### TASK MATERIAL ###

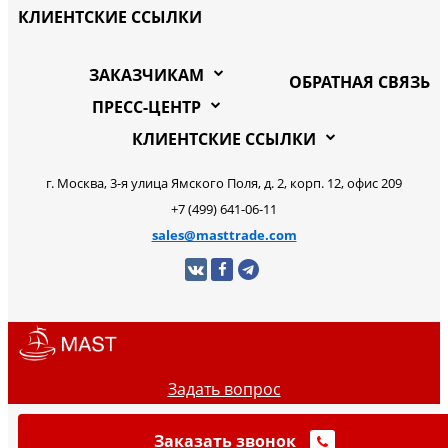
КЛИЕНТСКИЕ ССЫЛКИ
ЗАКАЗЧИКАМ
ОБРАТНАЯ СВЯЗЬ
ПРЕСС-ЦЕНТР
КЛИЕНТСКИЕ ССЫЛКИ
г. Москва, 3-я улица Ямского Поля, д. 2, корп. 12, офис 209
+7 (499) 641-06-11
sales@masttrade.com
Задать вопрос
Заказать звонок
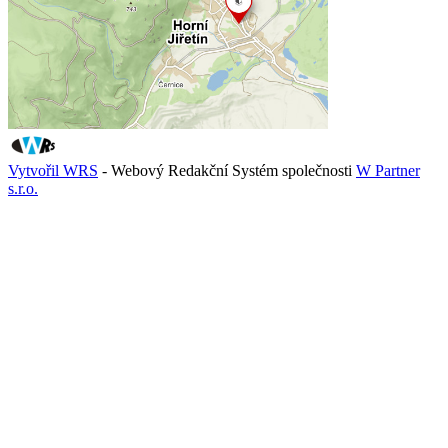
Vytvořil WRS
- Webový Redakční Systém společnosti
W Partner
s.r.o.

###

= PROMPT =
In the copy, include no pictures; otherwise transcribe the entries exactly.

= EXPECTED OUTPUT =
КЛИЕНТСКИЕ ССЫЛКИ
ЗАКАЗЧИКАМ
ОБРАТНАЯ СВЯЗЬ
ПРЕСС-ЦЕНТР
КЛИЕНТСКИЕ ССЫЛКИ
г. Москва, 3-я улица Ямского Поля, д. 2, корп. 12, офис 209
+7 (499) 641-06-11
sales@masttrade.com
Задать вопрос
Заказать звонок
Vytvořil WRS
- Webový Redakční Systém společnosti
W Partner
s.r.o.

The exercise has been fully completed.